Things to keep in mind:
- some matrices are easier to get at the roadside
- time from use matters (trying to detect recent use)
- we may not care equally about sensitivity and specificity
cs01: what to do now?
- Communicate with your group!
- Discuss possible extensions
- Make a plan; figure out who’s doing what; set deadlines
- Implement the plan!
What has to be done:
- Question | include in Rmd; add extension if applicable
- Background | summarize and add to what was discussed in classed
- Data
- Describe data & variables
- Data wrangling | likely copy + paste from notes/lab; add explanation as you go
- Analysis
- EDA | likely borrowing parts from notes and modifying/adding more in to tell your story; be sure to include interpretations of output & guide the reader
- Drawing conclusions to answer the question
- Extension | must be completed
- Discussion & Conclusion | summarize; discuss limitations
- Proofread | ensure it makes sense from top to bottom
- General Audience communication (submit on Canvas; 1 submission per group)
Avoid the temptation to assign “Analysis” to one group member.
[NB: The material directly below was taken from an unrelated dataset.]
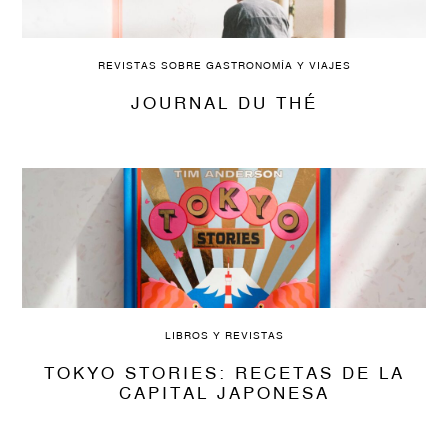
REVISTAS SOBRE GASTRONOMÍA Y VIAJES
JOURNAL DU THÉ
LIBROS Y REVISTAS
TOKYO STORIES: RECETAS DE LA
CAPITAL JAPONESA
You’ll all likely have to contribute here.
Collaborating on GitHub
- Be sure to pull changes every time you sit down to work
- Avoid working on the same part of the same file as another teammate OR work in separate files and combine at the end
- push your changes once you’re ready to add them to the group
Recap
- Can you explain/describe the plots generated in the context of these data?
- Can you generate EDA plots of your own for these data
- Can you understand/work through the more complicated code provided (even if you couldn’t have come up with it on your own)
- Can you describe sensitivity? Specificity?
- Can you explain how TP, TN, FP, and FN were calculated/defined in this experiment?
- Can you describe the code used to carry out the calculations?
- Can you interpret the results from these data?